Collops of Rabbit with Champagne Wine
Take the flesh of a couple of rabbits, cut it in slices, and with a knife pat it down so as to make it very thin, rub some butter all over a large stew pan, mixed with some green onion and some parsley minced very fine, stick the meat round, and fry it a minute or two over a brisk stove, giving it toss or two, let it lie in that til you have prepared your sauce, which must be thus done, put into a small stew pan a ladle of cullis, a glass of Champagne, pepper, salt and nutmeg, a small quantity of such herbs as you like, and a morsel of shallot, boil it five or six minutes, and put your rabbit in, make it only boiling hot, squeeze in the juice of a lemon or orange, and serve it up. The flesh of chickens make a neat dish in the same way.
We paired our chicken with a basic buttered rice and glazed carrots - side dishes that would have been possible at the time this recipe was written.

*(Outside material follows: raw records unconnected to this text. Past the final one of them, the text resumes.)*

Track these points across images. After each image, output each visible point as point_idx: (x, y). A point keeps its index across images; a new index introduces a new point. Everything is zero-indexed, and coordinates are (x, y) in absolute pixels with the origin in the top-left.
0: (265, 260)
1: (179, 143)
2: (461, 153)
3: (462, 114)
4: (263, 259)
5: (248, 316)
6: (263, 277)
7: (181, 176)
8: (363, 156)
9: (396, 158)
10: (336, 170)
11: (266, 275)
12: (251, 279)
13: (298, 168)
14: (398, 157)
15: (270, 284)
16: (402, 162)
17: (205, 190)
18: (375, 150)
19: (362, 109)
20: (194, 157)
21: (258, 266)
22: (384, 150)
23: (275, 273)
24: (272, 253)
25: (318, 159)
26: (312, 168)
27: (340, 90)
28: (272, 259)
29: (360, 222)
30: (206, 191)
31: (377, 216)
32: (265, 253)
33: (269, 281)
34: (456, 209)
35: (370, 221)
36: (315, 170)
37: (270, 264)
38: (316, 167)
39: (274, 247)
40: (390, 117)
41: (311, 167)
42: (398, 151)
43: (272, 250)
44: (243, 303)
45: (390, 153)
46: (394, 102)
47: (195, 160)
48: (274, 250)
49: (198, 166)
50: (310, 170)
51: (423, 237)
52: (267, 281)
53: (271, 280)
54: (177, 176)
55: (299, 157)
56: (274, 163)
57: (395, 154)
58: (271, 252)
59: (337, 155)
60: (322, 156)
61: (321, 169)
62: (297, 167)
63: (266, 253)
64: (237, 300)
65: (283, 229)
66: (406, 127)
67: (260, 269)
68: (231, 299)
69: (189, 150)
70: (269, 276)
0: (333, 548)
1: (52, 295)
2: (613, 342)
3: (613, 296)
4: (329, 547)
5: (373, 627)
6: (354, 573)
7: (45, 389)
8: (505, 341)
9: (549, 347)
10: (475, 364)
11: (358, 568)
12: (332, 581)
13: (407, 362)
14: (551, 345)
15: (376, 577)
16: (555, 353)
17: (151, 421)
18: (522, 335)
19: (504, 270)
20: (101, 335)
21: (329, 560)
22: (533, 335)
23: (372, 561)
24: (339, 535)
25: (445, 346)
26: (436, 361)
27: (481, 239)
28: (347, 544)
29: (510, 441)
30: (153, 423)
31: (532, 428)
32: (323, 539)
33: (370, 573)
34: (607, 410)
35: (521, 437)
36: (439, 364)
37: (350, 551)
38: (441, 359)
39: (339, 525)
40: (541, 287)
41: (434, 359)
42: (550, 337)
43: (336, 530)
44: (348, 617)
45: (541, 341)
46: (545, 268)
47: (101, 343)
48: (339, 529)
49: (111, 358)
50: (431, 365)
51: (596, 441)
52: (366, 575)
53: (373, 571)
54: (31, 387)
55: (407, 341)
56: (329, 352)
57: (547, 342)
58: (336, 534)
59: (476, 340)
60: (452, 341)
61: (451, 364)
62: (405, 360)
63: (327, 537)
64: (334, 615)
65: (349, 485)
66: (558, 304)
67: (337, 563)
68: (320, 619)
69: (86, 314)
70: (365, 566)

The sauce that you see in the separate bowl is the Champagne sauce created in the recipe above, we just put it on the side so it didn't run all over the plate.
I must say, this dish was extremely tasty and I would for sure make it again (hopefully with rabbit next time). It was sweet, thanks to the Champagne and orange juice, but mellowed nicely by the chicken stock and herbs. I do have one significant recommendation, don't add the green onions at the beginning of the recipe as it states - I highly suggest waiting until after you have added the Champagne and stock to your pan. We had a little incident of the temperate being set too high and then my husband and I both thought the other was watching the dish (neither of us were) and they essentially burned in the pan. I had to empty the pan and start the sauce over. Adding them later in the recipe still allows them to impart their flavor, but without losing their texture too much.